O abre-alas da hipocrisia
Há meses prefeitos de cidades em que o carnaval é famoso afirmam que a festa ocorrerá em 2022, a despeito da pandemia de Covid-19 que, apesar da alta vacinação no Brasil e em outros países, mostra novos e altos riscos de contágio. O atual prefeito do Rio de Janeiro, Eduardo Paes, determinou que o carnaval está liberado, utilizando até palavrão, bem ao estilo do escracho típico da data.
Liberar festa de Réveillon também é o objetivo de alguns dirigentes políticos. O interessante é que, embora digam que a pandemia os pegou de surpresa – sendo que os sinais no exterior já mostravam que ela chegaria aqui –, muitos se antecipam bastante quando o assunto é festa. Por que liberar aglomerações de multidões regadas a álcool, drogas e descontrole quando, no resto do mundo, novas variantes do vírus voltam a surgir? Só quem lucra com isso saberia responder.
O Brasil vacinou cerca de 80% da população e este alto índice tem sido usado como pretexto para festas sem sentido. O Rio de Janeiro, que tem a lamentável fama de polo internacional do carnaval, corre o risco de sofrer com novas e desnecessárias infecções. Isso depois de tanto esforço de boa parte da população de ter se confinado e seguido as normas de distanciamento e higiene.
Já Ricardo Nunes, prefeito paulistano, procurou reforço em uma espécie de “comitê” que quer formar com outras capitais fortes em carnaval. O objetivo, claramente, é diluir a culpa e a irresponsabilidade. Entre as cidades do tal comitê estão Recife, Belo Horizonte e o próprio Rio de Janeiro. O objetivo do grupo seria garantir ações para a realização de um carnaval “seguro” em relação à pandemia, como se isso fosse possível.
Felizmente, outros prefeitos estão na contramão dessa decisão de liberar o carnaval. Só no Estado de São Paulo mais de 70 cidades já decretaram que não haverá festas públicas, nem no Réveillon nem no carnaval, por entenderem que ainda não há motivo ou necessidade de que haja tal aglomeração. Vários prefeitos de outros Estados também já bateram o martelo e adotaram a mesma atitude. Ademais, o presidente do Conselho Nacional de Secretários de Saúde (Conass) e titular da Pasta no Maranhão, Carlos Lula, revelou, em entrevista recente, que os secretários estaduais de Saúde são unânimes em reprovar a realização de carnaval em 2022. Segundo ele, mesmo com a aparente melhoria do quadro de infecções e mortes, há um grande medo, completamente plausível, de que aglomerações do porte do carnaval e do Réveillon gerem nova onda de contágio. O secretário cita, inclusive, que há muita pressão de empresários e profissionais da área da cultura para que as festas aconteçam, mas não é seguro ceder a tais manifestações.
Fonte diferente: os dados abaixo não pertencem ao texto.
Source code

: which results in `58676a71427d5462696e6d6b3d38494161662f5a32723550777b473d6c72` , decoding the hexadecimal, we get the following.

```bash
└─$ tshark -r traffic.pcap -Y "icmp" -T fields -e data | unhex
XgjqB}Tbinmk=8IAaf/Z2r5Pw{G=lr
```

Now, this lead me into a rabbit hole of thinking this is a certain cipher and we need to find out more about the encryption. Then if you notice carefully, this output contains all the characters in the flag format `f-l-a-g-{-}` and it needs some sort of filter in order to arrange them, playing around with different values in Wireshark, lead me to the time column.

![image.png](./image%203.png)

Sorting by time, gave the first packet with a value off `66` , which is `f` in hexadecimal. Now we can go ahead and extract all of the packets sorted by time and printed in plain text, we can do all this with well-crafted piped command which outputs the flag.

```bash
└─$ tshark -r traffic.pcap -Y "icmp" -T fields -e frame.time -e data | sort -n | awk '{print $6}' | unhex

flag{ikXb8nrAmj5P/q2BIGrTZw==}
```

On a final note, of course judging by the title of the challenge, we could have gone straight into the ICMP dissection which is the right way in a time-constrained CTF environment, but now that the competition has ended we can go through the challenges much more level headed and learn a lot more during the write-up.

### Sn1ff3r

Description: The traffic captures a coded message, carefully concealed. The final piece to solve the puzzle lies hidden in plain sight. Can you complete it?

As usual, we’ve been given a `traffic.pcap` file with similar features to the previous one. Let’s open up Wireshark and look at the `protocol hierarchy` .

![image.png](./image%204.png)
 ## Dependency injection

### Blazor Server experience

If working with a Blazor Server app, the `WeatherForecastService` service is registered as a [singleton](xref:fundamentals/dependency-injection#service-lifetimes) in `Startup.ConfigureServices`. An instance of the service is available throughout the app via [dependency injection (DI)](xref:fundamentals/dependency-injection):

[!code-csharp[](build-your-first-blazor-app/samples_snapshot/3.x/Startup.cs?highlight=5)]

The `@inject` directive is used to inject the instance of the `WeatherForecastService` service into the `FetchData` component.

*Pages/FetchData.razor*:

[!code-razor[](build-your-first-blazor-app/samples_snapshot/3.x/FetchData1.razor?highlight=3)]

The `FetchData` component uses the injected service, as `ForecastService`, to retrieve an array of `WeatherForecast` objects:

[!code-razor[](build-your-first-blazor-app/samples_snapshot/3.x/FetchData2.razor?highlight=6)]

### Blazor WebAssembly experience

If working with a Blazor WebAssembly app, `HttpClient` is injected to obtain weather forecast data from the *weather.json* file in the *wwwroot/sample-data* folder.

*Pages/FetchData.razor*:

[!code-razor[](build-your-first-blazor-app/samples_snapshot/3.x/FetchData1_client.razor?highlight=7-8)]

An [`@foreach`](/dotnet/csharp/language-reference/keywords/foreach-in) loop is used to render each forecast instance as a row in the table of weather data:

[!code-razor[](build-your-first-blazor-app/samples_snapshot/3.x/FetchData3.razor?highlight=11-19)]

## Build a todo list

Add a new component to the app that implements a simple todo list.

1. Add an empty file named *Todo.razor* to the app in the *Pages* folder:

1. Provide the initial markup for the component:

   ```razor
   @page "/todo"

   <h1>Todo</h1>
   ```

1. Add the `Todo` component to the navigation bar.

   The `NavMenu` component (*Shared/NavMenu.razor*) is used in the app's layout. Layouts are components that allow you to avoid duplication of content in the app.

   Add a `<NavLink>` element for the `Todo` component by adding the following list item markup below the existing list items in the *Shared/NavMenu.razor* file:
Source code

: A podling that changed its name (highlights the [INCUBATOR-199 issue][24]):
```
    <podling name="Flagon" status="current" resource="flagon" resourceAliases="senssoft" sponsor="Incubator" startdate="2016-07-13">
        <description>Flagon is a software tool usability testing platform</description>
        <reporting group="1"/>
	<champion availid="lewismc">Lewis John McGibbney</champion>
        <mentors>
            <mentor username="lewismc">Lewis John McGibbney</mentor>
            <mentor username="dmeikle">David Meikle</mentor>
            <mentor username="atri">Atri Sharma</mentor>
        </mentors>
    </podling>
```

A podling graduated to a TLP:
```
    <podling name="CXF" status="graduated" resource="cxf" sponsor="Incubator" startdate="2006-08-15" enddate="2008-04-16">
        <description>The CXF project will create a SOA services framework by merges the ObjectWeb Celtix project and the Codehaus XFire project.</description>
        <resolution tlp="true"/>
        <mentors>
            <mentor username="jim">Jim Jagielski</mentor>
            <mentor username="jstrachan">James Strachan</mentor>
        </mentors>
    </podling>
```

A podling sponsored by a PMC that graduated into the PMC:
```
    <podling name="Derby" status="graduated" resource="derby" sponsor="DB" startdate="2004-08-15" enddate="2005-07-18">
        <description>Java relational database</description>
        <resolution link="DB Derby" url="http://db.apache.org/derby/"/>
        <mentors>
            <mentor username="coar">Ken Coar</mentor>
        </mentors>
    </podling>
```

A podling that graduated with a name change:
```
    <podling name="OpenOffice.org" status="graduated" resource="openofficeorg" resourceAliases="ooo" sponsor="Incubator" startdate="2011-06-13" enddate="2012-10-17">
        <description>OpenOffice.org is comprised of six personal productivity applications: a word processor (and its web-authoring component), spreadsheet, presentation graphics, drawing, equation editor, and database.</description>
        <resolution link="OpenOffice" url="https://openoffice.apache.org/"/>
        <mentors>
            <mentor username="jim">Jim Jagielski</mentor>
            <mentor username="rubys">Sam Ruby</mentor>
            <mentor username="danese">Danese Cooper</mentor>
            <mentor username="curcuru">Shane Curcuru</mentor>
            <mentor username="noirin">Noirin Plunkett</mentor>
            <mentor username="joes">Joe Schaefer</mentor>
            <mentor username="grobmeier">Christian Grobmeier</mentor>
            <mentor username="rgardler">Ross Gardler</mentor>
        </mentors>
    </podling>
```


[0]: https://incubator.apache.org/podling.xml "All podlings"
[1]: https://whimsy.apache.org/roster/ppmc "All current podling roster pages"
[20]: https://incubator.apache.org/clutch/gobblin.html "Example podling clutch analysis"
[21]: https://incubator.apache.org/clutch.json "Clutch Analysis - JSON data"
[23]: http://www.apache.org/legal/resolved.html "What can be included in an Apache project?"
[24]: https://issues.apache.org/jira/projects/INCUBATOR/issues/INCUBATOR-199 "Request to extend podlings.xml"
Curiosamente, Eduardo Paes disse que é “besteira” pedir distanciamento de, pelo menos, um metro entre os foliões e que ele mesmo seria “o primeiro a descumprir” a medida, em uma demonstração bem clara de que a vida da população não é importante para ele. Até agora a prefeitura carioca não se pronunciou quanto a exigir dos turistas o passaporte vacinal, pois ele poderia restringir o número de visitantes e o prefeito quer lucrar o máximo possível.
Atualmente, a Europa é a região do planeta mais afetada pela pandemia, com mais de 2,5 milhões de casos e quase 30 mil mortes nos sete dias anteriores a 24 de novembro, quando o Centro Europeu para Prevenção e Controle de Doenças (ECDC) emitiu comunicado de alerta. O pedido do ECDC é que haja conscientização da população de que a pandemia não acabou.
Da Europa vêm centenas de milhares de turistas para o carnaval brasileiro todos os anos em que a festa acontece. Sem a exigência do passaporte vacinal e com os tradicionais “jeitinhos” brasileiros para burlar as regras, os riscos só aumentam.
Curioso é que os mesmos governantes que lutaram para fechar igrejas, barraram o tão necessário comércio e forçaram a paralisação de muitas empresas agora fazem de tudo para liberar festas nem de longe tão necessárias quanto essas atividades. É assim que o eleitor conhece as verdadeiras prioridades daqueles em quem votou. Esse é o verdadeiro abre-alas da hipocrisia!